JAKARTA, KOMPAS.com - Panitera Pengadilan Negeri Jakarta Pusat, Edy Nasution, divonis lima tahun penjara oleh Majelis Hakim di Pengadilan Tipikor Jakarta, Kamis (8/12/2016).
Edy juga diwajibkan membayar denda Rp 150 juta subsider dua bulan kurungan.
"Mengadili, menyatakan terdakwa Edy Nasution terbukti sah dan meyakinkan melakukan korupsi," ujar Ketua Majelis Hakim Sumpeno saat membaca amar putusan.
Menurut Hakim, perbuatan Edy tidak mendukung pemerintah dalam pemberantasan korupsi. Perbuatan Edy juga telah merusak kehormatan lembaga peradilan.
Edy Nasution terbukti menerima suap secara bertahap dari Lippo Group. Suap tersebut diduga diberikan agar Edy membantu mengurus perkara hukum yang melibatkan sejumlah perusahaan di bawah Lippo Group.
(Baca: Panitera PN Jakpus Edy Nasution Dituntut 8 Tahun Penjara)

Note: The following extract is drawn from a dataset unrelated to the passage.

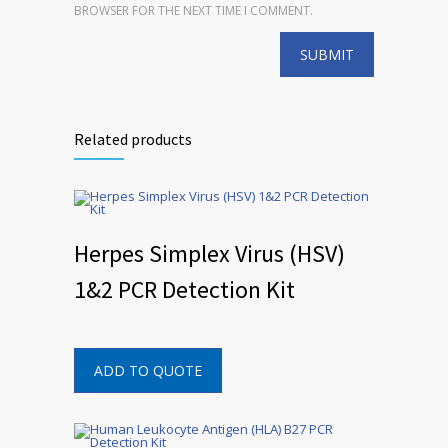
BROWSER FOR THE NEXT TIME I COMMENT.
Related products
Herpes Simplex Virus (HSV)
1&2 PCR Detection Kit
ADD TO QUOTE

Pemberian uang kepada Edy dilakukan secara bertahap, yakni uang Rp 100 juta dari pegawai Lippo Group Doddy Aryanto Supeno, atas persetujuan dari mantan petinggi Lippo Group, Eddy Sindoro.
Kedua, pemberian uang 50.000 dollar AS kepada Edy Nasution, atas arahan Eddy Sindoro.
Kemudian, pemberian ketiga, yakni uang sebesar Rp 50 juta dari Doddy Aryanto Supeno, atas arahan Wresti Kristian Hesti, yang merupakan pegawai bagian legal pada Lippo Group.
Pemberian uang Rp 100 juta terkait penundaan aanmaning perkara niaga PT Metropolitan Tirta Perdana melawan PT Kwang Yang Motor (PT Kymco).
Selanjutnya, pemberian terkait pengajuan peninjauan kembali (PK) perkara niaga PT Across Asia Limited (AAL) melawan PT First Media.
Edy akhirnya setuju untuk menerima pengajuan PK yang telah lewat batas waktunya. Namun, ia meminta disediakan uang Rp 500 juta.
Edy Nasution kemudian menerima kembali pendaftaran PK atas masukan dari stafnya yang bernama Sarwo Edy.
Atas pengurusan PK tersebut, Edy menerima uang sebesar 50.000 dollar AS dari pengacara Agustriady.
Kemudian, pada 18 April 2016, pihak Lippo Group meminta agar Edy kembali membantu pengurusan sejumlah perkara Lippo Group di PN Jakarta Pusat.